**任务 1:** 请把下文记录中的几行原样照抄：从含有“coordinates (459, 226).”的那一行开始，一直抄到记录的最后一行，首尾两行都要包括。

**选段:**
::::::::::
Codeforces Round #653 (Div. 3)（A-E1）

A - Required Remainder（签到）

#include <set>
#include <map>
#include <stack>
#include <queue>
#include <math.h>
#include <cstdio>
#include <string>
#include <bitset>
#include <cstring>
#include <sstream>
#include <iostream>
#include <algorithm>
#include <unordered_map>
using namespace std;
#define fi first
#define se second
#define pb push_back
#define ins insert
#define lowbit(x) (x&(-x))
#define mkp(x,y) make_pair(x,y)
#define mem(a,x) memset(a,x,sizeof a);
typedef long long ll;
typedef long double ld;
typedef unsigned long long ull;
typedef pair<int,int> P;
const double eps=1e-8;
const double pi=acos(-1.0);
const int inf=0x3f3f3f3f;
const ll INF=1e18;
const int Mod=1e9+7;
const int maxn=2e5+10;

int main(){
    //freopen("in.txt","r",stdin);
    //freopen("out.txt","w",stdout);
    ios::sync_with_stdio(0),cin.tie(0),cout.tie(0);
    int t,n,x,y;
    cin>>t;
    while(t--){
        cin>>x>>y>>n;
        int p=n%x;
        if(p>y) cout<<n-(p-y)<<endl;
        else if(p<y) cout<<n-(p+x-y)<<endl;
        else cout<<n<<endl;
    }
    return 0;
}


 

B - Multiply by 2, divide by 6（质因数分解）

写了质因数分解的板子，实际上就是看是不是质因数只有2和3，这基础上3的指数是否大于等于2的指数

#include <set>
#include <map>
#include <stack>
#include <queue>
#include <math.h>
#include <cstdio>
#include <string>
#include <bitset>
#include <cstring>
#include <sstream>
#include <iostream>
#include <algorithm>
#include <unordered_map>
using namespace std;
#define fi first
#define se second
#define pb push_back
#define ins insert
#define lowbit(x) (x&(-x))
::::::::::
**所给记录:**
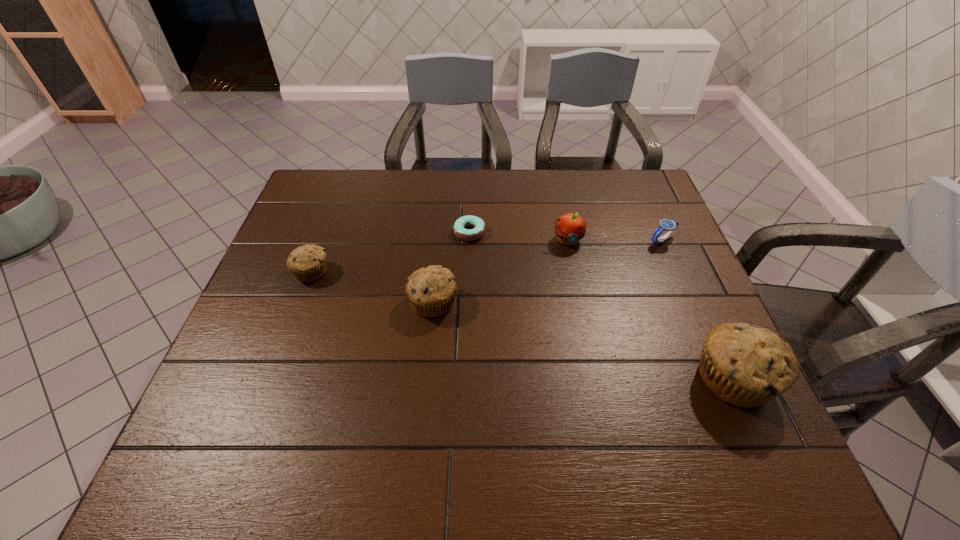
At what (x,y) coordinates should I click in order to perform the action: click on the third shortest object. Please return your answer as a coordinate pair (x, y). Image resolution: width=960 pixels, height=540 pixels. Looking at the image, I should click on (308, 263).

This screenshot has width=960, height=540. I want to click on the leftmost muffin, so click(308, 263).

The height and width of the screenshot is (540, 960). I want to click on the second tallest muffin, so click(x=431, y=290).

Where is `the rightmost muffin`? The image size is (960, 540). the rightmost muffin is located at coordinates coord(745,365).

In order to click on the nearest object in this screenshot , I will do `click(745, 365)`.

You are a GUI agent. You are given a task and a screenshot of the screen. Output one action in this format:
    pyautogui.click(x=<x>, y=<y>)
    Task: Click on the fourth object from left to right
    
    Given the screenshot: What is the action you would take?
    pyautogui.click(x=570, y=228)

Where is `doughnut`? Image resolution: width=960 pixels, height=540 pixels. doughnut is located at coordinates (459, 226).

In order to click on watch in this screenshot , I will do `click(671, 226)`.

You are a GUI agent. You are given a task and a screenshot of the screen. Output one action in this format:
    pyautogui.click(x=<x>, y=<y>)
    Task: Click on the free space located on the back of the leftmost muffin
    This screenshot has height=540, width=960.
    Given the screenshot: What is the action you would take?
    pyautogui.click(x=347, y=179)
::::::::::
**任务 2:** 在这篇题解中，B题为什么要写质因数分解？请用一到三句话说明。

**答案 1:**
Where is `doughnut`? Image resolution: width=960 pixels, height=540 pixels. doughnut is located at coordinates (459, 226).

In order to click on watch in this screenshot , I will do `click(671, 226)`.

You are a GUI agent. You are given a task and a screenshot of the screen. Output one action in this format:
    pyautogui.click(x=<x>, y=<y>)
    Task: Click on the free space located on the back of the leftmost muffin
    This screenshot has height=540, width=960.
    Given the screenshot: What is the action you would take?
    pyautogui.click(x=347, y=179)

**答案 2:** 写质因数分解是为了检查n的质因数是不是只有2和3。在这个前提下，还要看3的指数是否大于等于2的指数。